Pembroke College Cambridge

English

UCAS Code: Q300. Around 212 admitted per year at Cambridge. Pembroke seeks to admit around 10 per year. Assessment, no registration required. Two pieces of written work required. English Literature required (or English Lang & Lit). A level typical offer: A star A A. Scottish Advanced Highers: A1 A2 A2. International Baccalaureate typical offer: 42 - 43 points with 776 at Higher Level.

English at Pembroke

We are proud of being in a College where (as undergraduates or Fellows) Edmund Spenser, Thomas Gray, Christopher Smart and Ted Hughes have lived; Pembroke is home to an internationally significant archive of poetry, letters and artwork by Hughes, Seamus Heaney, and their close friend the Irish artist Barrie Cooke. A volume of poetry written by Pembroke Fellows and students over the 650 years of the College's existence was published in 1998, and the College hosts regular Masterclasses in combination with the founding Director of the National Academy of Writing, the novelist and non-fiction writer Richard Beard, himself a Pembroke English graduate.

English is one of the largest arts subjects at Pembroke, and the College has a strong academic record in the subject; our Tripos results have in recent years usually been among the best in the University. 

There is an active College Poetry Society, in which undergraduates write, read and discuss their own poems; the best are published in The Pem, an arts magazine.
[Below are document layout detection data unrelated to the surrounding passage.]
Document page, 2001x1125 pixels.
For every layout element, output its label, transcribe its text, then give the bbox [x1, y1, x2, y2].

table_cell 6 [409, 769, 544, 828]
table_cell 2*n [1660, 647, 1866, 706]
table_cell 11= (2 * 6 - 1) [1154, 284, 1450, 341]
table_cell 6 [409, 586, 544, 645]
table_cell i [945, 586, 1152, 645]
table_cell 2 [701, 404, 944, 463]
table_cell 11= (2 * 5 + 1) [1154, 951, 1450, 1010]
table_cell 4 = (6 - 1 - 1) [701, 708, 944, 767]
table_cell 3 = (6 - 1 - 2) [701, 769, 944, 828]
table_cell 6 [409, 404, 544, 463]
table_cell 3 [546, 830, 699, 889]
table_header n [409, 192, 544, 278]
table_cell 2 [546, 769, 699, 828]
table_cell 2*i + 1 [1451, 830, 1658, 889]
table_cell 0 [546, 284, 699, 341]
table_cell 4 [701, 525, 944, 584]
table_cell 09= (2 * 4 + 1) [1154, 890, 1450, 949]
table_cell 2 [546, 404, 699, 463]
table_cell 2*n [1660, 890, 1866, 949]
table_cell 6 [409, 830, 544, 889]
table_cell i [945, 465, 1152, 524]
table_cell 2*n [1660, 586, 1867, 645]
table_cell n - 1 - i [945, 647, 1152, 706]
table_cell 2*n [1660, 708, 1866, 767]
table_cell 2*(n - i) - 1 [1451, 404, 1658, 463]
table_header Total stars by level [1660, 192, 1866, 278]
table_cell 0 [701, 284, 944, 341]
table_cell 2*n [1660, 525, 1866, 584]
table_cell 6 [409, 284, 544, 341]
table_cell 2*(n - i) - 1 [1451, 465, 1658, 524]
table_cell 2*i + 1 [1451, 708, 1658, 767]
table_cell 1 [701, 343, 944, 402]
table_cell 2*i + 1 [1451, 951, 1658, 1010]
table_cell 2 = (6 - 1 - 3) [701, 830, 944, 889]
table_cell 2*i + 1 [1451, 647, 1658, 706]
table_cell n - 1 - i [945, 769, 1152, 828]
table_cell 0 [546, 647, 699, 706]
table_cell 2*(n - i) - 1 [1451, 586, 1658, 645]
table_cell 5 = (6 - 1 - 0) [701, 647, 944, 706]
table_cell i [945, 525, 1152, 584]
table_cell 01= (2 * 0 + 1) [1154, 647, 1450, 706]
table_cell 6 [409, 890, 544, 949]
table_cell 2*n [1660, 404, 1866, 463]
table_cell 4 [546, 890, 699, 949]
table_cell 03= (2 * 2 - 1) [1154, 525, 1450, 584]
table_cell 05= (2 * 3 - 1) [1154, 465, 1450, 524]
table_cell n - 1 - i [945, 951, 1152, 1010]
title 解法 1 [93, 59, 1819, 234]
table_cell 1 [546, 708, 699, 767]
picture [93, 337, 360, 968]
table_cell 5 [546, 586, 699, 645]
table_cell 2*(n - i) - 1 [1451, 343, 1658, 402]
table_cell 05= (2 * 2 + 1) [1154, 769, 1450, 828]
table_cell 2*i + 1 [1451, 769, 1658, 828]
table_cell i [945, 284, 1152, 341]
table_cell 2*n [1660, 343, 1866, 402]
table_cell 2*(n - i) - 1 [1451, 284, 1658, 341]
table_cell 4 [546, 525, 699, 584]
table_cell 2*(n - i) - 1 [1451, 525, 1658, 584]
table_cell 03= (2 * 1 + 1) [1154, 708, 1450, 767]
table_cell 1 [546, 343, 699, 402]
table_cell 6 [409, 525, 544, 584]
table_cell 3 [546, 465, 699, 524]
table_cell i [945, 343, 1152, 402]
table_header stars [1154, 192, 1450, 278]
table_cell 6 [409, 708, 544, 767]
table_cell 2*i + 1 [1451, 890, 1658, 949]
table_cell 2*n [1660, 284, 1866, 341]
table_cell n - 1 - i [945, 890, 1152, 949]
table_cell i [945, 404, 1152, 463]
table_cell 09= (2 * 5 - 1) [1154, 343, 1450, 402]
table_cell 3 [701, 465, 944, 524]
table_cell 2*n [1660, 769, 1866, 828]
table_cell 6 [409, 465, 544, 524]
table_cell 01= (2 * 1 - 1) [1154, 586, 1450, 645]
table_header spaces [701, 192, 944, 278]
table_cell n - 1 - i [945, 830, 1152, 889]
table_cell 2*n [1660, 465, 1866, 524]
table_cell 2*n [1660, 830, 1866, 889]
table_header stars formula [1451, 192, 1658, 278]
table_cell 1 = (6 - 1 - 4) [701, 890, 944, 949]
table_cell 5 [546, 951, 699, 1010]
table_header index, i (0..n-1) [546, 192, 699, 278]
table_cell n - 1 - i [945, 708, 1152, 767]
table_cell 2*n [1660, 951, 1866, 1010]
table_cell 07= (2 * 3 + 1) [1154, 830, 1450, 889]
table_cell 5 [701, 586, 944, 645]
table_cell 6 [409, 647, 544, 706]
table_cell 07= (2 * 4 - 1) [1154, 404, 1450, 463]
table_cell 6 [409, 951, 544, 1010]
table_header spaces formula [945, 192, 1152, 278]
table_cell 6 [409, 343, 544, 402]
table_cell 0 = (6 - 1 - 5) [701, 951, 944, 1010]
We also maintain ties with our more recent English alumni and we ask eminent Pembroke writers to judge our annual creative writing prize.

Pembroke English Teaching Staff

Dr Katrin Ettenhuber - Director of Studies for Part I

As Director of Studies for the first- and second-year English students at Pembroke, I am responsible for arranging small-group teaching and overseeing students’ academic progress. In the first year, a lot of this involves helping students to manage the transition from school to university, especially with regard to essay writing and study skills. I enjoy working individually with students to help them get the best out of their academic potential.

I came to Cambridge from a small rural state school in Germany, so I know how strange university life can feel at first – but I also have a keen sense of what a wonderfully varied and enriching place Cambridge, and Pembroke in particular, can be.

I’m fascinated by how people thought in the past: what they read, and what kinds of media they used to communicate with each other. The period I work on (the sixteenth and seventeenth centuries) saw the invention of the printing press, a technology that revolutionised access to texts and images much in the same way that the internet did for us. So I enjoy thinking about the ways in which people express themselves in writing, whether that’s in the context of reading a weekly student essay or of studying a Renaissance text. You can find more about my award-winning research here: https://www.english.cam.ac.uk/people/Katrin.Ettenhuber

Dr Mark Wormald -  Director of Studies for Part II

Mark specialises in literature of the nineteenth and twentieth century and in contemporary writing.

Dr Alex Houen 

Alex also specialises in literature of the nineteenth and twentieth century and in contemporary writing.

Dr Mina Gorji

Mina works on eighteenth-century writing and on Romantic literature and culture.

All these Fellows teach fairly broadly, going beyond their specialised areas of study. We expect to be able to benefit from the expertise of two post-doctoral Academic Associates, Dr Joanna Bellis and Dr Charlotte Charteris, both Pembroke members, who specialise in Medieval and early-to-mid twentieth century writing respectively. Between us, we do our best to ensure that a Pembroke undergraduate's experience of the subject is rich and varied: we are all dedicated to ensuring that our students find the course as rewarding as it is stretching. We encourage undergraduates who are interested in creative writing to pursue this. Pembroke undergraduates have often won the University's creative writing prizes.